In the Darling Downs PPE project, local area healthcare centres and local health charities are being overwhelmed with donations of hand-sewn face masks, baked goods, and other items. Many of these donations while well-intentioned, create more work to organise. This could potentially overwhelm these centres with a product they may not want or need. You are also best not to travel to healthcare centres in person, try to find out if drop-off points have been identified.

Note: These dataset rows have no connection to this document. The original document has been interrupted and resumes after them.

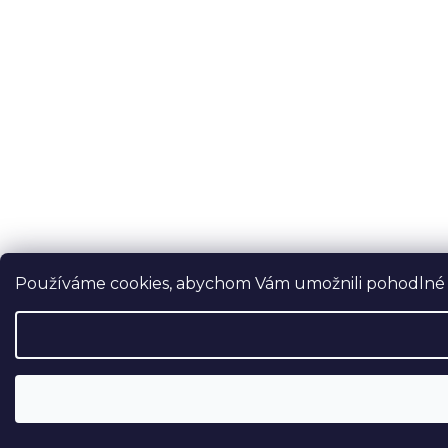
Používáme cookies, abychom Vám umožnili pohodlné pr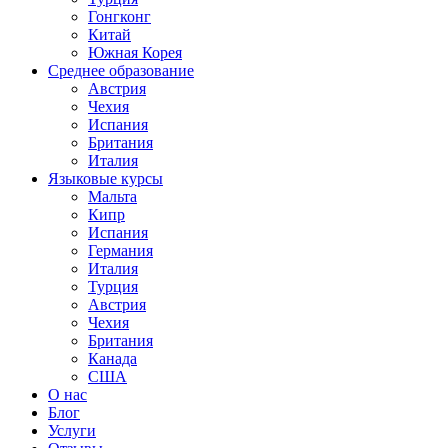
Гонгконг
Китай
Южная Корея
Среднее образование
Австрия
Чехия
Испания
Британия
Италия
Языковые курсы
Мальта
Кипр
Испания
Германия
Италия
Турция
Австрия
Чехия
Британия
Канада
США
О нас
Блог
Услуги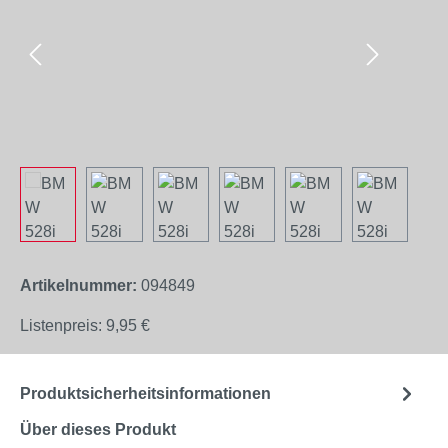
Artikelnummer:
094849
Listenpreis:
9,95 €
Produktsicherheitsinformationen
Über dieses Produkt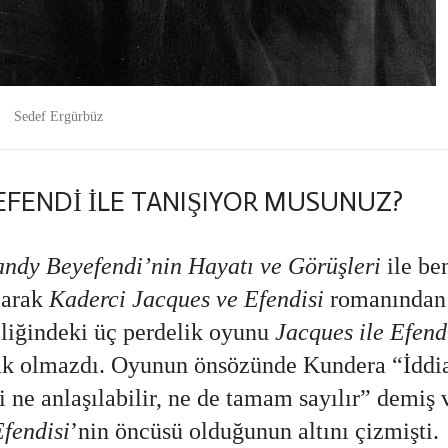
Sedef Ergürbüz
EFENDİ İLE TANIŞIYOR MUSUNUZ?
andy Beyefendi’nin Hayatı ve Görüşleri
ile be
olarak
Kaderci Jacques ve Efendisi
romanından 
eliğindeki üç perdelik oyunu
Jacques ile Efend
ak olmazdı. Oyunun önsözünde Kundera “İddi
i ne anlaşılabilir, ne de tamam sayılır” demiş
fendisi
’nin öncüsü olduğunun altını çizmişti.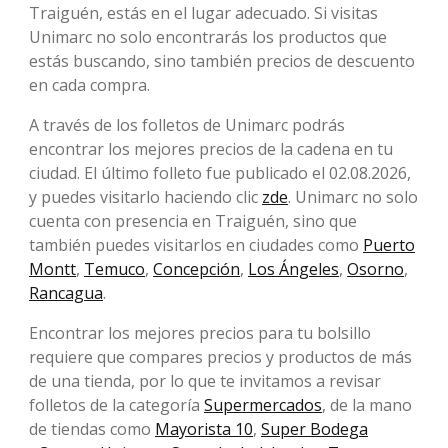
Traiguén, estás en el lugar adecuado. Si visitas
Unimarc no solo encontrarás los productos que
estás buscando, sino también precios de descuento
en cada compra.
A través de los folletos de Unimarc podrás
encontrar los mejores precios de la cadena en tu
ciudad. El último folleto fue publicado el 02.08.2026,
y puedes visitarlo haciendo clic
zde
. Unimarc no solo
cuenta con presencia en Traiguén, sino que
también puedes visitarlos en ciudades como
Puerto
Montt
,
Temuco
,
Concepción
,
Los Ángeles
,
Osorno
,
Rancagua
.
Encontrar los mejores precios para tu bolsillo
requiere que compares precios y productos de más
de una tienda, por lo que te invitamos a revisar
folletos de la categoría
Supermercados
, de la mano
de tiendas como
Mayorista 10
,
Super Bodega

Get involved with the Australia-wide Alliance
If you can’t find any local groups in your area, the Australia-wide group, Open Manufacturing Alliance Australia (OMA-AUS) can link you up with your closest manufacturers and organise logistics to get shields to your local health organisations. So far, OMA-AUS has donated thousands of face shields to meet the needs of hospitals around the country. OMA-AUS has also created a streamlined invoicing point to make it easy to pay for a single product made by partnering with many businesses to collaboratively support frontline health by sustainably supplying goods. Find out more at www.oma-aus.com
This situation is moving fast, and the best way to make this product is through mass manufacturing technologies like injection moulding, a process that scales up production to make 1,000’s of units daily, resulting in a cheaper, consistent and reliable product. However, there is a significant delay before mass manufacturing can be retooled to create a positive impact. Agile teams of makers and small businesses can step up to immediately provide assistance now. The immediate response from a collaborative initiative like OMA-AUS can produce over a million face shields now, before the mass manufacturing business can even retool. The value of PPE now has an increased impact in the fight against the pandemic spread.

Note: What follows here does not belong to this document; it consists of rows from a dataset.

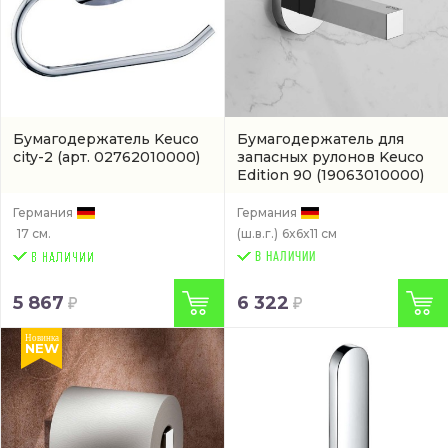
Бумагодержатель Keuco
Бумагодержатель для
city-2
(арт. 02762010000)
запасных рулонов Keuco
Edition 90
(19063010000)
Германия
Германия
17 см.
(ш.в.г.)
6x6x11 см
В НАЛИЧИИ
5 867
6 322
Новинка
NEW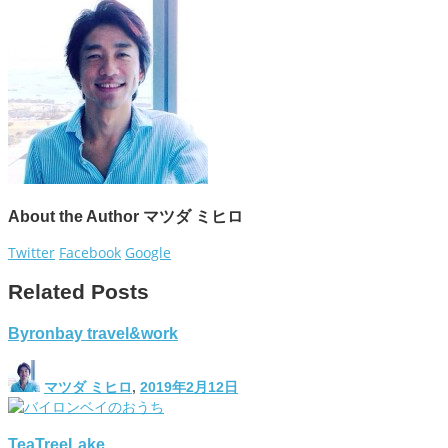
About the Author
マツダ ミヒロ
Twitter
Facebook
Google
Related Posts
Byronbay travel&work
マツダ ミヒロ
,
2019年2月12日
TeaTreeLake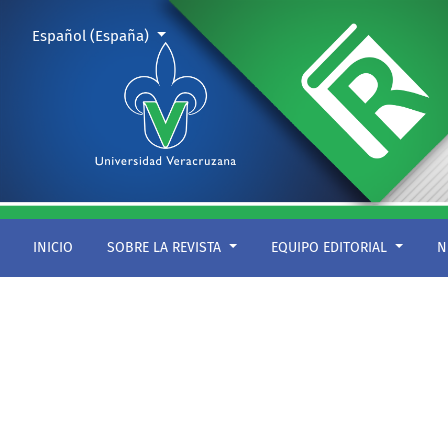
Barlovento
Cambiar el idioma. El actual es:
Español (España)
INICIO
SOBRE LA REVISTA
EQUIPO EDITORIAL
N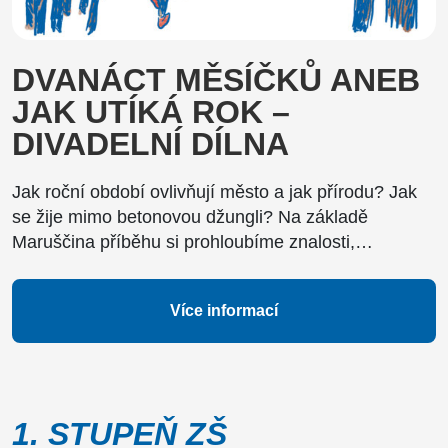
DVANÁCT MĚSÍČKŮ ANEB
JAK UTÍKÁ ROK –
DIVADELNÍ DÍLNA
Jak roční období ovlivňují město a jak přírodu? Jak
se žije mimo betonovou džungli? Na základě
Maruščina příběhu si prohloubíme znalosti,…
Více informací
1. STUPEŇ ZŠ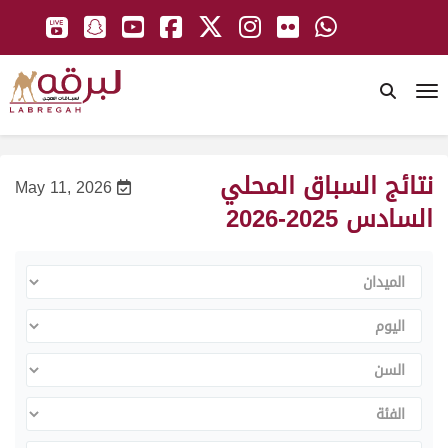
To
نتائج السباق المحلي
May 11, 2026
السادس 2025-2026
الميدان
اليوم
السن
الفئة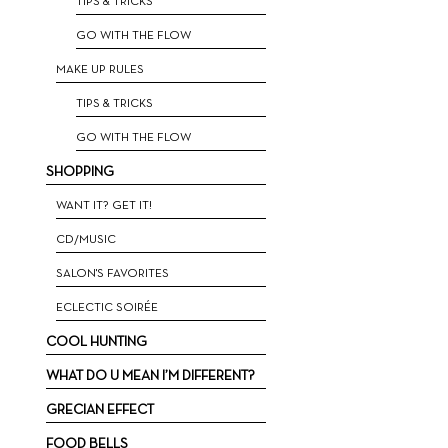
ΤIPS & TRICKS
GO WITH THE FLOW
MAKE UP RULES
TIPS & TRICKS
GO WITH THE FLOW
SHOPPING
WANT IT? GET IT!
CD/MUSIC
SALON'S FAVORITES
ECLECTIC SOIRÉE
COOL HUNTING
WHAT DO U MEAN I’M DIFFERENT?
GRECIAN EFFECT
FOOD BELLS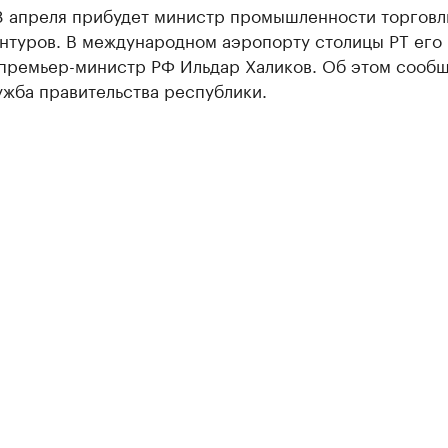
 8 апреля прибудет министр промышленности торговл
нтуров. В международном аэропорту столицы РТ его
 премьер-министр РФ Ильдар Халиков. Об этом сооб
ужба правительства республики.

With the popularity of hobbyist level 3D printing at a desktop, we are now realising its power as a decentralised, local manufacturing capability and the support it can bring to our local supply chain networks. It especially shines through in this time of need – the average maker can step up and provide goods for their local communities, not otherwise possible through traditional methods. The tools to change the trajectory of pandemic spread are in our hands.